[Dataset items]
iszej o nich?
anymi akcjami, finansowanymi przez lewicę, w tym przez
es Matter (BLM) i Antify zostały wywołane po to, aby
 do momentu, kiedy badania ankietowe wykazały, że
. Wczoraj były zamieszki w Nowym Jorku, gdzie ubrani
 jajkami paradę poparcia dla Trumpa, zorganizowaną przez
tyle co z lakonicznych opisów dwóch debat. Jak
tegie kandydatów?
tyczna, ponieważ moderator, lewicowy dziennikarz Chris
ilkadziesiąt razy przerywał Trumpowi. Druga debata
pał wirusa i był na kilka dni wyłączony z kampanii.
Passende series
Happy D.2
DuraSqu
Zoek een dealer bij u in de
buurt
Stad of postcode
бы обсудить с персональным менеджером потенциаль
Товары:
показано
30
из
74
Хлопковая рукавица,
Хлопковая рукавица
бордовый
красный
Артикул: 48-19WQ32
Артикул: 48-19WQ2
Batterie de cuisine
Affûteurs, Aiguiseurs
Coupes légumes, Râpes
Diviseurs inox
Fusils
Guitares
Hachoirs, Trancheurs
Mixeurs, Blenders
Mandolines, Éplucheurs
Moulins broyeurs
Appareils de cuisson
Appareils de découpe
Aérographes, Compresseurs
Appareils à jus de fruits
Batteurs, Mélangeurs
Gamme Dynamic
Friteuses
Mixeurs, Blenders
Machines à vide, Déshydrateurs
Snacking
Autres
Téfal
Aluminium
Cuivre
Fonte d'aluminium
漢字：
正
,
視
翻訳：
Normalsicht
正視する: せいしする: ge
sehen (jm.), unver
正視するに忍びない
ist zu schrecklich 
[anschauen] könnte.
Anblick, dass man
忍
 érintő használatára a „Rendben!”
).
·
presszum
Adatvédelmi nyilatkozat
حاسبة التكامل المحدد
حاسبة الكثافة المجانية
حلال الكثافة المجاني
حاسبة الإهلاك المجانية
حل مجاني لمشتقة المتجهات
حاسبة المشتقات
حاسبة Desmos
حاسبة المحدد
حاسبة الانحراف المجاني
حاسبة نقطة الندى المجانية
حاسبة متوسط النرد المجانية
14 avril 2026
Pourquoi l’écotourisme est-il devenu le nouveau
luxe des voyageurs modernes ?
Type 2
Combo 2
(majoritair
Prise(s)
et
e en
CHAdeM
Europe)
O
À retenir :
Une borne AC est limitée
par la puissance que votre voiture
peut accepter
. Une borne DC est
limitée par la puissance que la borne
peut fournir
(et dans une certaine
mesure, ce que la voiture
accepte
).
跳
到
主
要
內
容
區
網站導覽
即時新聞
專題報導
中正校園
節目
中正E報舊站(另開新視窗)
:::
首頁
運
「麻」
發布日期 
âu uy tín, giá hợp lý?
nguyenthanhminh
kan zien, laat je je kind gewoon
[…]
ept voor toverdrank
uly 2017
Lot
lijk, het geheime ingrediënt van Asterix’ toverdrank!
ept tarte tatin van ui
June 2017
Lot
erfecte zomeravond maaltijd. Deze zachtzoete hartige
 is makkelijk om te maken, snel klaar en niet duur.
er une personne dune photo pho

*WORK REQUEST*.
Look for the string "voiture" in the records, and copy every line where it is found.

*OUTPUT BELOW*.
par la puissance que votre voiture
mesure, ce que la voiture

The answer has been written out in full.